A hypothetical element, Rz, has two isotopes: 169Rz = 168.94 amu and 171Rz = 170.98 amu. Eleven of every fifteen atoms of Rz found in nature exist as the 169Rz isotope. What is the average atomic mass of the element Rz?
A) 169.48 amu
B) 168.95 amu
C) 170.56 amu
D) 171.01 amu
The correct answer and explanation is :
To find the average atomic mass of the hypothetical element Rz, we need to calculate a weighted average of the atomic masses of its two isotopes.
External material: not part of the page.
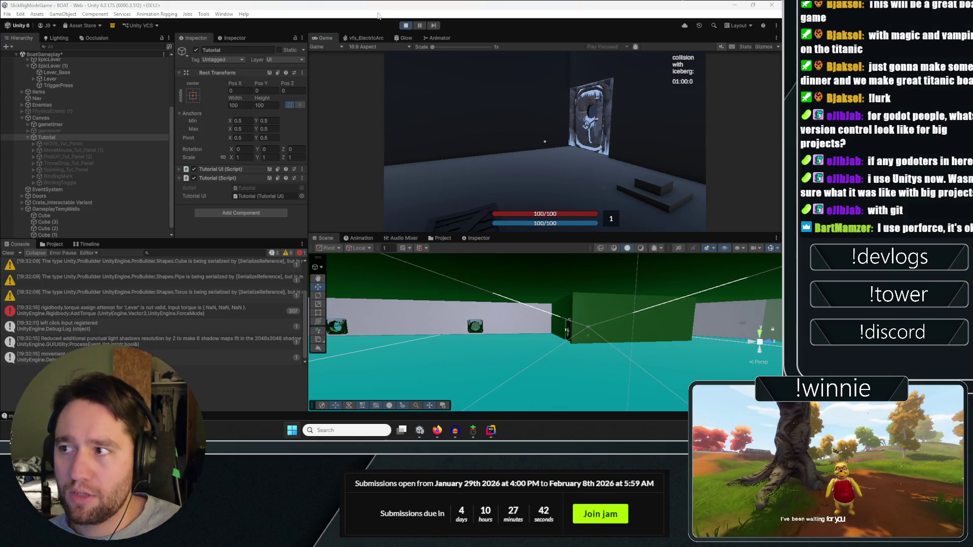
{"action": "key", "text": "ctrl+p"}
The formula for the average atomic mass is:
[
\text{Average atomic mass} = (f_1 \times m_1) + (f_2 \times m_2)
]
Where:
- ( f_1 ) and ( f_2 ) are the fractions of each isotope in nature,
- ( m_1 ) and ( m_2 ) are the atomic masses of the isotopes.
Given:
- The two isotopes of Rz are 169Rz and 171Rz with atomic masses of 168.94 amu and 170.98 amu, respectively.
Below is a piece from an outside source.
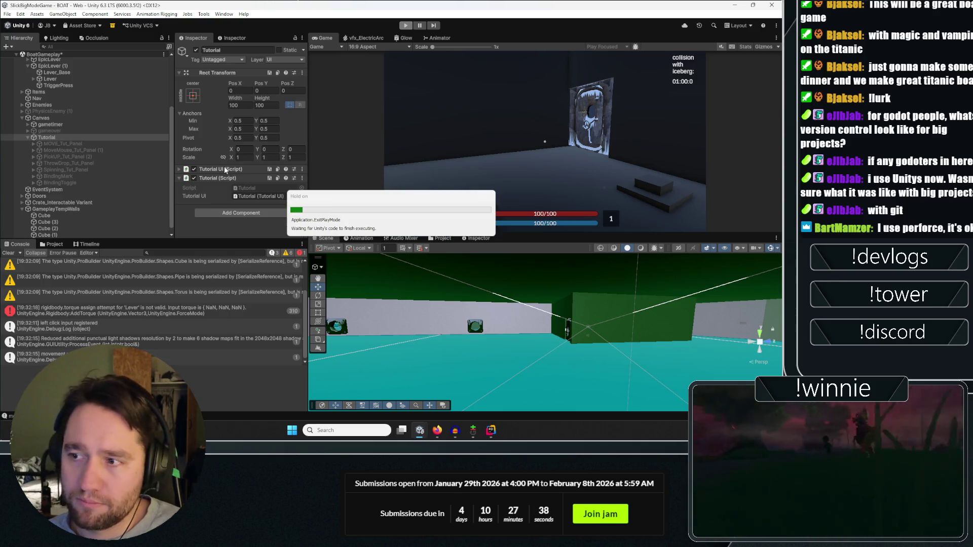
Open TutorialUI.cs in Rider, highlight tutorialIndex usages in ShowTutorial, then return to Unity.
{"action": "left_click", "coordinate": [492, 430]}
- 11 out of every 15 atoms of Rz exist as 169Rz, so the fraction for 169Rz is ( f_1 = \frac{11}{15} ).
- The remaining 4 out of every 15 atoms exist as 171Rz, so the fraction for 171Rz is ( f_2 = \frac{4}{15} ).
Step-by-step Calculation:
- Fraction of 169Rz:
[
f_1 = \frac{11}{15} \approx 0.7333
] - Fraction of 171Rz:
[
f_2 = \frac{4}{15} \approx 0.2667
] - Calculate the weighted average:
[
\text{Average atomic mass} = (0.7333 \times 168.94) + (0.2667 \times 170.98)
]
Now, performing the calculations:
[
(0.7333 \times 168.94) = 123.85 \, \text{amu}
]
[
(0.2667 \times 170.98) = 45.53 \, \text{amu}
]
Adding these together:
[
123.85 + 45.53 = 169.38 \, \text{amu}
]
Thus, the average atomic mass of Rz is approximately 169.48 amu.
Conclusion:
The correct answer is A) 169.48 amu.
Explanation:
The process of calculating the average atomic mass involves multiplying the atomic mass of each isotope by its fractional abundance (how much of each isotope is found in nature), and then adding those products together. This gives a weighted average that reflects the relative abundance of each isotope. The fractional abundance of 169Rz is higher, so the average atomic mass is closer to 169Rz’s mass.